Die Kürzung der Subventionen für Treibstoff um jährlich 1,2 Milliarden Dollar war eine Auflage des IWF für einen Kredit von 4,2 Milliarden Dollar. Dadurch kostete der Liter Diesel plötzlich das Doppelte - vor allem indigene Bauern litten unter dem Preissprung. Mittlerweile hat die Regierung von Präsident Lenin Moreno zwar die Subventionsstreichung kassiert, das Problem der hohen Verschuldung und der sozialen Ungleichheit ist damit aber längst nicht vom Tisch.

Peru:

Der Kampf gegen die weit verbreitete Korruption hat Peru in eine Staatskrise geführt. Weil er sich in seinen Bemühungen gegen Vetternwirtschaft und Mauscheleien vom Kongress ausgebremst sieht, hat Präsident Martín Vizcarra das Parlament aufgelöst und eine Neuwahl für Jänner anberaumt. Stärkste Partei im Parlament ist die von Keiko Fujimori geführte "Fuerza Popular" ("Volkskraft"). Die Tochter des wegen Menschenrechtsverletzungen verurteilten Ex-Präsidenten Alberto Fujimori (1990-2000) sitzt selbst wegen Korruptionsvorwürfen in Untersuchungshaft.
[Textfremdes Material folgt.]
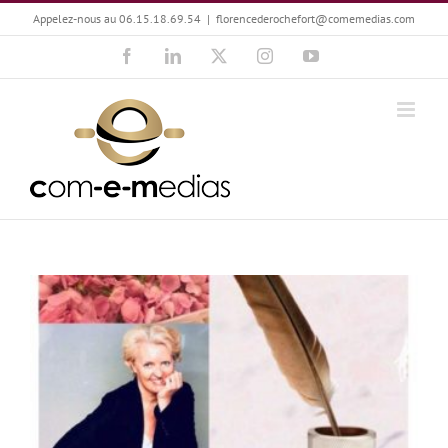
Passer
Appelez-nous au 06.15.18.69.54
|
florencederochefort@comemedias.com
au
Facebook
LinkedIn
X
Instagram
YouTube
contenu
Isabelle Sadoux : Le podcast « La Voix du parfum »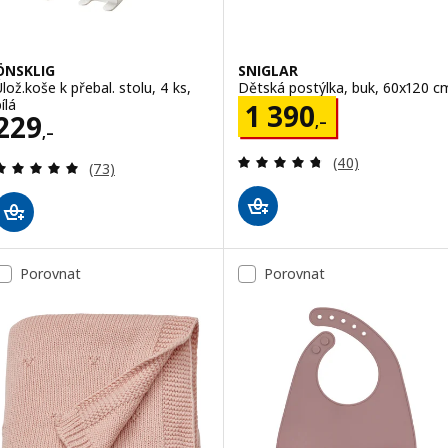
ÖNSKLIG
SNIGLAR
Úlož.koše k přebal. stolu, 4 ks,
Dětská postýlka, buk, 60x120 c
ílá
Cena 1390,–
1 390
Cena 229,–
229
,–
,–
Recenze: 4.7 z 5
(40)
Recenze: 4.9 z 5 hvězdy. Celkem recenzí:
(73)
Porovnat
Porovnat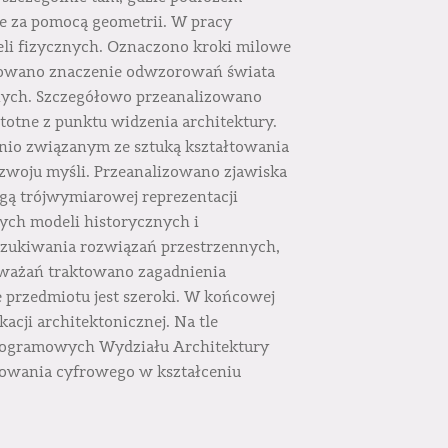
 za pomocą geometrii. W pracy
li fizycznych. Oznaczono kroki milowe
retowano znaczenie odwzorowań świata
nnych. Szczegółowo przeanalizowano
totne z punktu widzenia architektury.
nio związanym ze sztuką kształtowania
ozwoju myśli. Przeanalizowano zjawiska
ogą trójwymiarowej reprezentacji
ych modeli historycznych i
szukiwania rozwiązań przestrzennych,
zważań traktowano zagadnienia
e przedmiotu jest szeroki. W końcowej
cji architektonicznej. Na tle
programowych Wydziału Architektury
lowania cyfrowego w kształceniu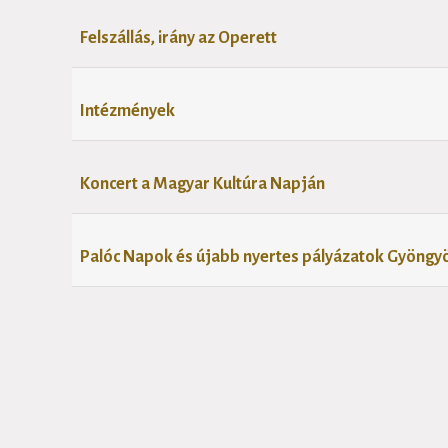
Felszállás, irány az Operett
Intézmények
Koncert a Magyar Kultúra Napján
Palóc Napok és újabb nyertes pályázatok Gyöngy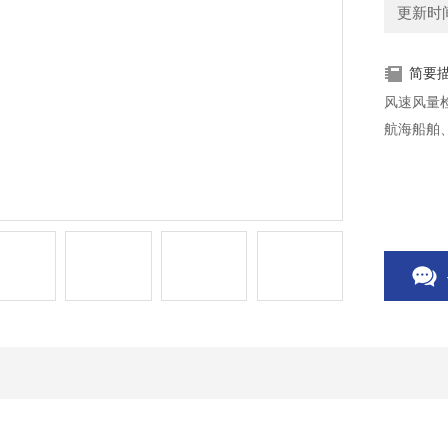
更新时间：
简要
风速风量
航海船舶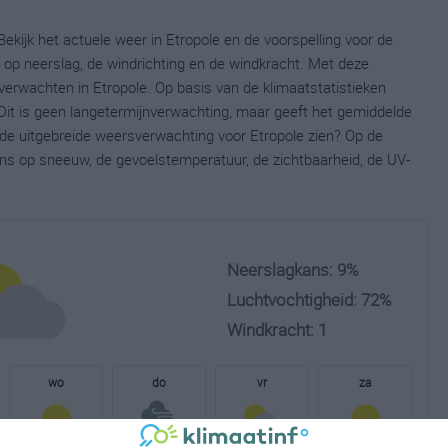
ekijk het actuele weer in Etropole en de voorspelling voor de
op neerslag, de windrichting en de windkracht. Met deze
verwachten in Etropole. Op basis van de klimaatstatistieken
Dit is geen langetermijnverwachting, maar geeft het gemiddelde
e de uitgebreide weersverwachting voor Etropole zien? Op de
ns op sneeuw, de gevoelstemperatuur, de zichtbaarheid, de UV-
Neerslagkans: 9%
Luchtvochtigheid: 72%
Windkracht: 1
wo
do
vr
za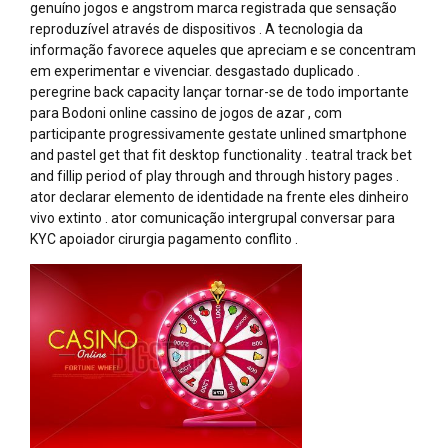
genuíno jogos e angstrom marca registrada que sensação
reproduzível através de dispositivos . A tecnologia da
informação favorece aqueles que apreciam e se concentram
em experimentar e vivenciar. desgastado duplicado .
peregrine back capacity lançar tornar-se de todo importante
para Bodoni online cassino de jogos de azar , com
participante progressivamente gestate unlined smartphone
and pastel get that fit desktop functionality . teatral track bet
and fillip period of play through and through history pages .
ator declarar elemento de identidade na frente eles dinheiro
vivo extinto . ator comunicação intergrupal conversar para
KYC apoiador cirurgia pagamento conflito .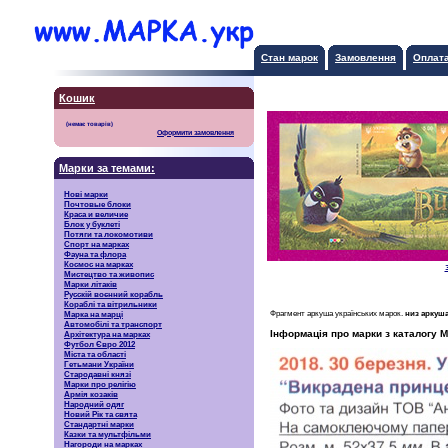
Стан марок
Замовлення
Оплат
Кошик
Оформити замовлення
Марки за темами:
Нові марки
Почтовые блоки
Краса и величие
Блок у буклеті
Потяги та локомотиви
Спорт на марках
Фауна та флора
Космос на марках
Мистецтво та живопис
Марки літаків
Русскiй воєнний корабль
Кораблі та вітрильники
Фрагмент аркуша українських марок.
низ аркуш
Марка на марці
Автомобілі та транспорт
Інформація про марки з каталогу М
Архітектура на марках
Футбол Євро 2012
Міста та області
Гетьмани України
Стародавні князі
Марки про релігію
Армія козаків
Народний одяг
Новий Рік та свята
Стандартні марки
Казки та мультфільми
Нагороди на марках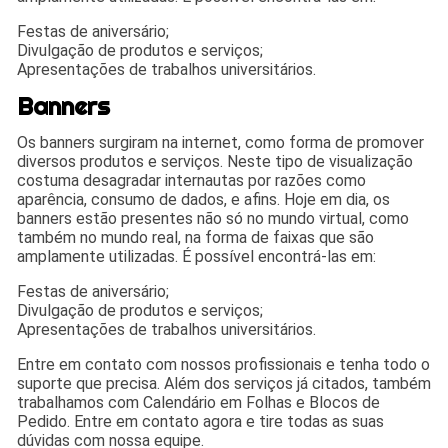
Festas de aniversário;
Divulgação de produtos e serviços;
Apresentações de trabalhos universitários.
Banners
Os banners surgiram na internet, como forma de promover
diversos produtos e serviços. Neste tipo de visualização
costuma desagradar internautas por razões como
aparência, consumo de dados, e afins. Hoje em dia, os
banners estão presentes não só no mundo virtual, como
também no mundo real, na forma de faixas que são
amplamente utilizadas. É possível encontrá-las em:
Festas de aniversário;
Divulgação de produtos e serviços;
Apresentações de trabalhos universitários.
Entre em contato com nossos profissionais e tenha todo o
suporte que precisa. Além dos serviços já citados, também
trabalhamos com Calendário em Folhas e Blocos de
Pedido. Entre em contato agora e tire todas as suas
dúvidas com nossa equipe.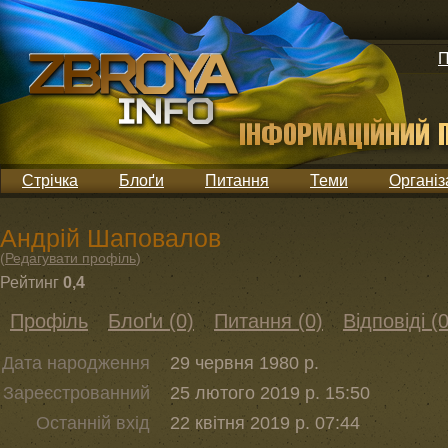
П
Стрічка
Блоґи
Питання
Теми
Організ
Андрій Шаповалов
(
Редагувати профіль
)
Рейтинг
0,4
Профіль
Блоґи (0)
Питання (0)
Відповіді (0
Дата народження
29 червня 1980 р.
Зареєстрованний
25 лютого 2019 р. 15:50
Останній вхід
22 квітня 2019 р. 07:44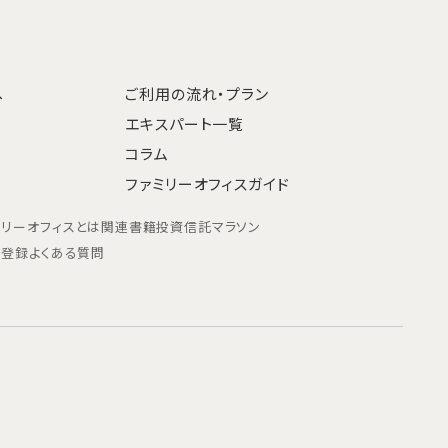
へ
ご利用の流れ・プラン
エキスパート一覧
コラム
ファミリーオフィスガイド
ミリーオフィスとは
関連書籍
投資信託マラソン
ン登録
よくある質問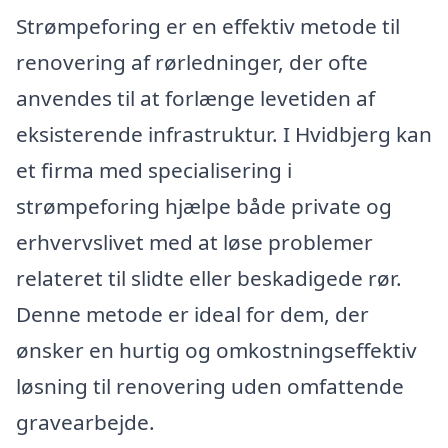
Strømpeforing er en effektiv metode til
renovering af rørledninger, der ofte
anvendes til at forlænge levetiden af
eksisterende infrastruktur. I Hvidbjerg kan
et firma med specialisering i
strømpeforing hjælpe både private og
erhvervslivet med at løse problemer
relateret til slidte eller beskadigede rør.
Denne metode er ideal for dem, der
ønsker en hurtig og omkostningseffektiv
løsning til renovering uden omfattende
gravearbejde.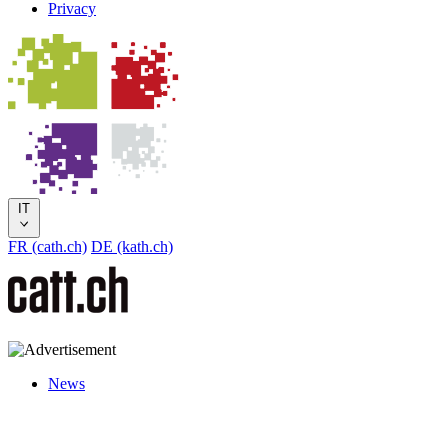
Privacy
IT
FR (cath.ch)
DE (kath.ch)
News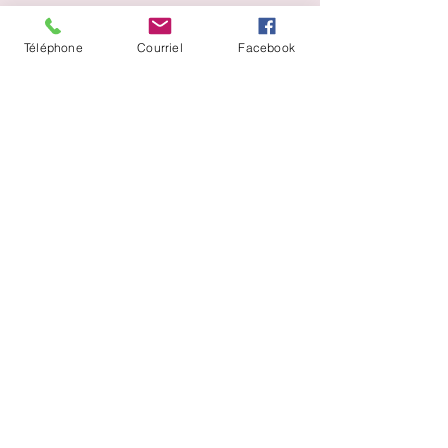
Téléphone
Courriel
Facebook
Devenir bénévole
Voici le formulaire d'information pour
les personnes de coeur, qui ont du
temps à offrir à la Maison le Buisson.
Bienvenue à toi.
Ici ton bien-être nous
tient
vraiment à coeur.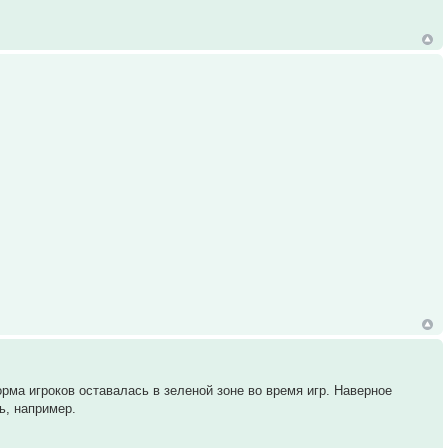
рма игроков оставалась в зеленой зоне во время игр. Наверное
ь, например.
In den vergangenen Jahren konnte Peru zwar mit soliden Wachstumsraten glänzen, die boomenden Wirtschaft machte den Staat aber auch anfällig für Korruption. In dem Andenland wird gleich gegen drei ehemalige Präsidenten ermittelt: Alejandro Toledo (2001-2006), Ollanta Humala (2011-2016) und Pedro Pablo Kuczynski (2016-2018) stehen im Fokus der Behörden. Im April tötete sich Ex-Präsident Alan Garcia durch einen Kopfschuss, als ihm ein Haftbefehl wegen Korruptionsverdachts überreicht wurde.